Where sources disagree, the most conservative score is used and the discrepancy is documented in the indicator's evidence note.
§08 Cutoff
The current cohort scoring reflects evidence available as of 2026-04-30. Evidence published after the cutoff is recorded in subsequent tracker versions but does not retroactively change scores in this version.
§09 Limitations
The framework has four limitations the paper discloses explicitly.
First, single-scorer bias. One author made the bulk of scoring decisions. Inter-rater reliability is partial; expert-validation rounds with the ILINA Program partially mitigate this but do not eliminate it.
Second, variable evidence base across countries. Some primary sources are not in English. Cameroon and Gabon's evidence base is markedly thinner than Nigeria's or Kenya's. Confidence flags transparently reflect this.

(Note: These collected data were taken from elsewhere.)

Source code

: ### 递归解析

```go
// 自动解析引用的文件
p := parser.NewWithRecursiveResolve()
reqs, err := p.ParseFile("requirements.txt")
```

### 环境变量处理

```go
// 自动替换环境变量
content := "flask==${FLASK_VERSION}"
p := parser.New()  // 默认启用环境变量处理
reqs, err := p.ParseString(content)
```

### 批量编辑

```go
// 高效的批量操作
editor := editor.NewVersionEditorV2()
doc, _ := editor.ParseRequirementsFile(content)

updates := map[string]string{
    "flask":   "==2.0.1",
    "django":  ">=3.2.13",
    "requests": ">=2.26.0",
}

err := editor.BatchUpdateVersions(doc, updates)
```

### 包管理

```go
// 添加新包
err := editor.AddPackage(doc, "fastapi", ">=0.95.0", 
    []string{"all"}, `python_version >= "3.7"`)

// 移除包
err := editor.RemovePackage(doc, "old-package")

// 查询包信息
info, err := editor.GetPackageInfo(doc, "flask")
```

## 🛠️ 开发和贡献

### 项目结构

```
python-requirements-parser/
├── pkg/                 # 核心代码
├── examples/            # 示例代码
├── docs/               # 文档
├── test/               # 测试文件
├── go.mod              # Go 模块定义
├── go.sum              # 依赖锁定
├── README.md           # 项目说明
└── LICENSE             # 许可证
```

Third, snapshot nature. The AI policy landscape is moving rapidly. The 2026-04-30 cutoff captures one moment; the framework is designed to be re-applied at future cutoffs.
Fourth, judgement in qualitative scoring. The rubric does not eliminate judgement, particularly on indicators like "ethics guidance" and "negotiation capability" where contracts are rarely public. The methodology lock means definitions are stable, but interpretation always carries some scorer voice.
§10 Optional sixth signal
The methodology includes an optional sixth signal — epistemic alignment — which captures whether deployed AI systems reflect local knowledge, languages, and contexts rather than imported defaults. Indicators include African-language AI activity, indigenous knowledge representation in training data, and local institutional ownership of model artefacts.
This signal is reported as supplementary analysis rather than folded into the substantive composite. It is conceptually important to the paper's argument about negotiated intelligence but has not yet been calibrated to the same standard as the five core substantive signals.
§11 What this framework is not
The Sovereignty Plane is a diagnostic tool, not a definitive index. It is designed to make a comparative argument about formal-versus-substantive divergence visible and quantifiable. It is not designed to rank countries on AI capability writ large, nor to predict policy outcomes. It is not a substitute for country-level case studies; it is a complement that surfaces patterns case studies can then test.
Reviewers should treat the country scores as indicative positions on a two-dimensional surface rather than as point estimates of a latent capability. The value lies in the shape of the cohort — the spread of points, the regional clusters, the diagonal — more than in any single country's exact coordinates.